On Tue, Nov 19, 2019 at 12:07:33PM +0000, fdmanana@xxxxxxxxxx wrote:
> From: Filipe Manana <fdmanana@xxxxxxxx>
>
> When using the NO_HOLES feature, if we punch a hole into a file and then
> fsync it, there are cases where a subsequent fsync will miss the fact that
> a hole was punched, resulting in the holes not existing after replaying
> the log tree.
>
> Essentially these cases all imply that, tree-log.c:copy_items(), is not
> invoked for the leafs that delimit holes, because nothing changed those
> leafs in the current transaction. And it's precisely copy_items() where
> we currenly detect and log holes, which works as long as the holes are
> between file extent items in the input leaf or between the beginning of
> input leaf and the previous leaf or between the last item in the leaf
> and the next leaf.
>
> First example where we miss a hole:
>
> *) The extent items of the inode span multiple leafs;
>
> *) The punched hole covers a range that affects only the extent items of
> the first leaf;
>
> *) The fsync operation is done in full mode (BTRFS_INODE_NEEDS_FULL_SYNC
> is set in the inode's runtime flags).
>
> That results in the hole not existing after replaying the log tree.
>
> For example, if the fs/subvolume tree has the following layout for a
> particular inode:
>
> Leaf N, generation 10:
>
> [ ... INODE_ITEM INODE_REF EXTENT_ITEM (0 64K) EXTENT_ITEM (64K 128K) ]
>
> Leaf N + 1, generation 10:
>
> [ EXTENT_ITEM (128K 64K) ... ]
>
> If at transaction 11 we punch a hole coverting the range [0, 128K[, we end
> up dropping the two extent items from leaf N, but we don't touch the other
> leaf, so we end up in the following state:
>
> Leaf N, generation 11:
>
> [ ... INODE_ITEM INODE_REF ]
>
> Leaf N + 1, generation 10:
>
> [ EXTENT_ITEM (128K 64K) ... ]
>
> A full fsync after punching the hole will only process leaf N because it
> was modified in the current transaction, but not leaf N + 1, since it
> was not modified in the current transaction (generation 10 and not 11).
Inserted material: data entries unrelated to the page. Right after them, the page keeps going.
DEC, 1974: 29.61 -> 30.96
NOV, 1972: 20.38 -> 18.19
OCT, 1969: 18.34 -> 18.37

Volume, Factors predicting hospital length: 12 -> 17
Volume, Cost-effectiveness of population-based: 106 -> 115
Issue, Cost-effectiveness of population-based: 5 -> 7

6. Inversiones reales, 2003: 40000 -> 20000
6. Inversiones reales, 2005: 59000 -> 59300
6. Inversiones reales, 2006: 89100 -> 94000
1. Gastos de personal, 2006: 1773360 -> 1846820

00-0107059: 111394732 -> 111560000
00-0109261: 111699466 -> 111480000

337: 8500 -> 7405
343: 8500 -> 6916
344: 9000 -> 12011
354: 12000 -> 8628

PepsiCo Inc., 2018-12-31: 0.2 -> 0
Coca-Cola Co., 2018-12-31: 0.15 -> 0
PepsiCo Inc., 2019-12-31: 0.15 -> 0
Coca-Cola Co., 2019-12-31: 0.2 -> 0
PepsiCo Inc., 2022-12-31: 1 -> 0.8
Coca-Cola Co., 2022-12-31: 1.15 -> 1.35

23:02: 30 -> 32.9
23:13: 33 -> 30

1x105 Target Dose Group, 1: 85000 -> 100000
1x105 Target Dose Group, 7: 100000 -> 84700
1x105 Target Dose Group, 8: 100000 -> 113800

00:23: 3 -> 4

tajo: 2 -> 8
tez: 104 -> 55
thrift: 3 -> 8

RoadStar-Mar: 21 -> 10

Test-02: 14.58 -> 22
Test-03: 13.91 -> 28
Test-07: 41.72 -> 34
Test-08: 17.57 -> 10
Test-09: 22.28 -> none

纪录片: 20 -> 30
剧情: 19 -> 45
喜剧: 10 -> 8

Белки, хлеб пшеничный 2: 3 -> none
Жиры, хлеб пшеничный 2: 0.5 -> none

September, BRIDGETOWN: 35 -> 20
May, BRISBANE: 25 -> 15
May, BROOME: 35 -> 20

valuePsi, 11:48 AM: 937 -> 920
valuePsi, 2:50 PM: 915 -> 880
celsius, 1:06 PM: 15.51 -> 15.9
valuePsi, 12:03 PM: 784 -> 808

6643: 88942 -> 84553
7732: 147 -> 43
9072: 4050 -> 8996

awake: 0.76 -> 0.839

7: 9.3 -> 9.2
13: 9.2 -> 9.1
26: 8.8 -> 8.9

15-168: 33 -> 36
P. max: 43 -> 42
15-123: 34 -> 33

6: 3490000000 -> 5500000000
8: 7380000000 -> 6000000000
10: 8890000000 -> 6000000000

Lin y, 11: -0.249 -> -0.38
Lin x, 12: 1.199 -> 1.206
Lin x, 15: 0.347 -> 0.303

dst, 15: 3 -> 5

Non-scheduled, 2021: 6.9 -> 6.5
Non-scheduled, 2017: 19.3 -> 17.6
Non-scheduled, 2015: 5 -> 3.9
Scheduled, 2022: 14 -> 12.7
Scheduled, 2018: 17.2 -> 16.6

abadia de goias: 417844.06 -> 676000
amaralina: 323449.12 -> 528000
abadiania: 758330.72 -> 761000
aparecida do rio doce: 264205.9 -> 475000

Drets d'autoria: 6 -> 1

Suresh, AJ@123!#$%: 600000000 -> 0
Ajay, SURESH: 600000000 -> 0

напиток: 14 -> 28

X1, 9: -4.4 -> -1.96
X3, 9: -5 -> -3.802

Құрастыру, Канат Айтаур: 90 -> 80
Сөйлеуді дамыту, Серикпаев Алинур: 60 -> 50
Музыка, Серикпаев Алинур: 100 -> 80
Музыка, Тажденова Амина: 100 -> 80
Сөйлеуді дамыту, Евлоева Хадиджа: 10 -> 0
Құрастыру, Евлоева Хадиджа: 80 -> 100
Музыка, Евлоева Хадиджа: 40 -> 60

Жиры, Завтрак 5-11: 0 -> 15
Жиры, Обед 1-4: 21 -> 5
> As a result the fsync will not log any holes, because it didn't process
> any leaf with extent items.
>
> Second example where we will miss a hole:
>
> *) An inode as its items spanning 5 (or more) leafs;
>
> *) A hole is punched and it covers only the extents items of the 3rd
> leaf. This resulsts in deleting the entire leaf and not touching any
> of the other leafs.
>
> So the only leaf that is modified in the current transaction, when
> punching the hole, is the first leaf, which contains the inode item.
> During the full fsync, the only leaf that is passed to copy_items()
> is that first leaf, and that's not enough for the hole detection
> code in copy_items() to determine there's a hole between the last
> file extent item in the 2nd leaf and the first file extent item in
> the 3rd leaf (which was the 4th leaf before punching the hole).
>
> Fix this by scanning all leafs and punch holes as necessary when doing a
> full fsync (less common than a non-full fsync) when the NO_HOLES feature
> is enabled. The lack of explicit file extent items to mark holes makes it
> necessary to scan existing extents to determine if holes exist.
>
> A test case for fstests follows soon.
>
> Fixes: 16e7549f045d33 ("Btrfs: incompatible format change to remove hole extents")
> Signed-off-by: Filipe Manana <fdmanana@xxxxxxxx>
Reviewed-by: Josef Bacik <josef@xxxxxxxxxxxxxx>
Thanks,
Josef